It is important to have nurses and other non-medical staff with expertise in allergy testing, pulmonary function and patient education, who might also participate in teaching and research activities.

Premises

Besides the general facilities assumed to be available in an average Hospital or Clinic, the Training Centre should provide:

  • One consulting room for each doctor

  • Facilities for allergy skin testing

  • Facilities for allergy challenge testing (bronchial, oral, nasal conjunctival)

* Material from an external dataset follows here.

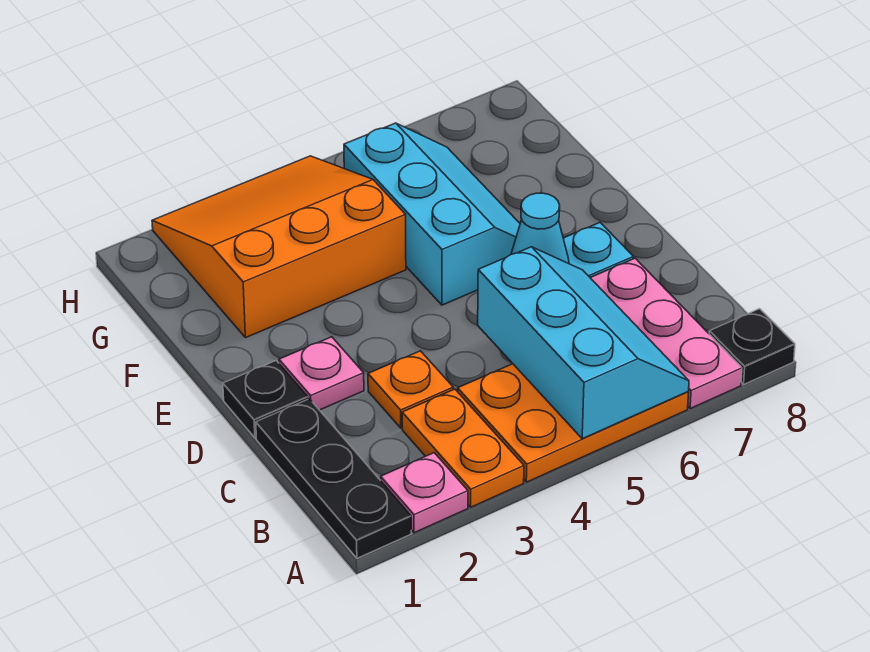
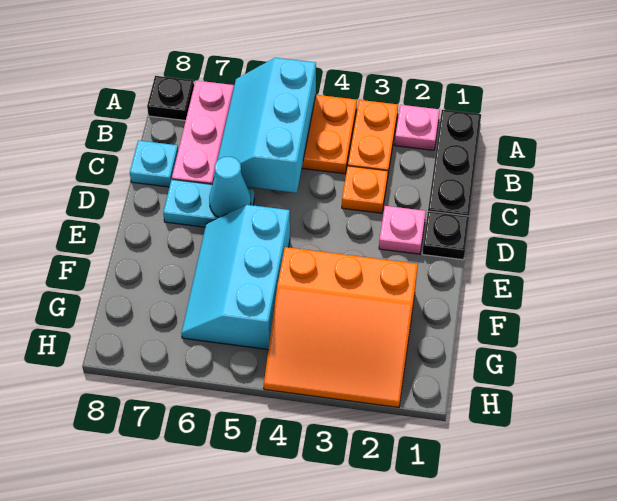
none -> cyan plate C8 level 1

  • Facilities for pulmonary function testing

  • Facilities for allergen Immunotherapy

  • Meeting Room for staff

  • Access to specialised books and Journals

  • General teaching and learning facilities, such as computers, Internet, data-show etc.

Material needs

Training Centres should have available the specific equipment necessary for the comprehensive care of allergic children, therefore, fulfilling the learning aims included in the European Training Syllabus in Pediatric Allergology, including all relevant diagnostic and therapeutic methods.

Equipment
Basic essential

  • Basic paediatric office equipment (stethoscopes, otoscopes, scales, etc)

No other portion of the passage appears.